Like someone telling ghost stories around a campfire, Andrew raised the lantern to his face and said, “We go up.”
4
BLIND RS BATS, WE SCALED THE WALL OF THE
cave. A difficult and tedious feat, the ascent required faith solely on our sense of touch—feeling for specific grooves in the rock, fumbling for lines with our hands, threading the ropes through the pitons merely by touch. And the higher we climbed the darker it grew, the only light down below at the entrance of the cave. But even that would be gone soon as darkness reclaimed the land.
Time meant nothing; I had no idea how long it took us to reach the plateau. Winded and muscle weary, half of us nearly dropped to our knees and shed our gear as if we’d just returned to Earth after a year of space travel.
Hollinger had the most trouble, what with his head wound and his overall spirit shaken. The wound itself wasn’t too troubling—Petras and Curtis had examined it in the light of Andrew’s electric lamp before we began the climb and noted it was nothing more than a flesh wound—but the flame within Michael Hollinger’s soul had been extinguished.
His superstitions appeared to be manifesting before his eyes. The disappearance of half the food had already rattled him; his plummet through a covered trap in the glacier only reinforced his superstitions. (Of course, he did not take into consideration the luck involved in having that ice ledge intercept him, preventing his death.) As I passed him while climbing the cave wall, I could hear him muttering to himself—something about trespassing on the hidden land.
Andrew lifted his lantern and studied our location. Curtis and Chad followed suit, their own electric lanterns coming alive. A grand chamber, immense and sprawling, opened before us. Stalactites corkscrewed down from the ceiling perhaps a hundred feet above our heads, dripping calcareous water into russet pools. The air was stale and warm, underscored by a nonspecific mineral smell.
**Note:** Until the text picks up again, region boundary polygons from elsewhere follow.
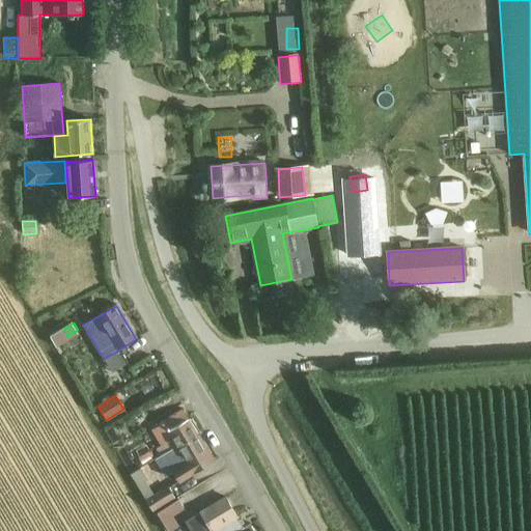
[(163,456),(197,436),(183,410),(163,421),(164,423),(152,429),(163,446),(158,448),(162,455),(163,456)]
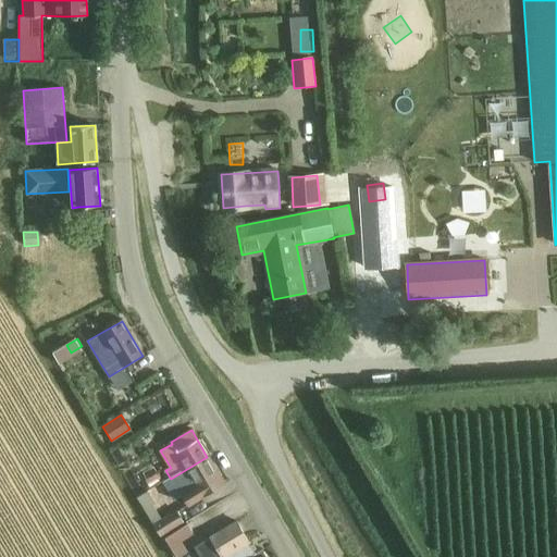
[(181,496),(187,506),(205,495),(223,484),(207,457),(171,479),(170,478),(162,482),(173,500),(181,496)]
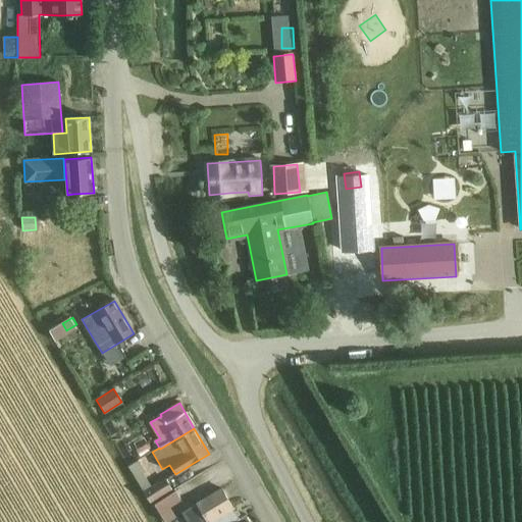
[(150,455),(144,445),(135,451),(140,461),(150,455)]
“It cuts through,” Andrew said, the light from his lantern diminishing as he moved farther down the chamber. He followed a trickling stream of water that snaked through a gouge in the stone floor. Running water meant there was a place where that water originated, and that typically meant a way out.
Gathering our gear again, we trailed Andrew through the chamber. It narrowed slightly, forming a tunnel all around us, the ceiling of which resembled the gullet of a whale. I tried to remember the story of Jonah and the whale but found that childhood memory was difficult to summon. In fact, for the past hour or so, my entire train of thought had been jumbled and muddy. At first, I thought it had something to do with the incident at the sinkhole—perhaps my body was still percolating mind-numbing adrenaline—but when it didn’t wear off, I began to wonder about our altitude.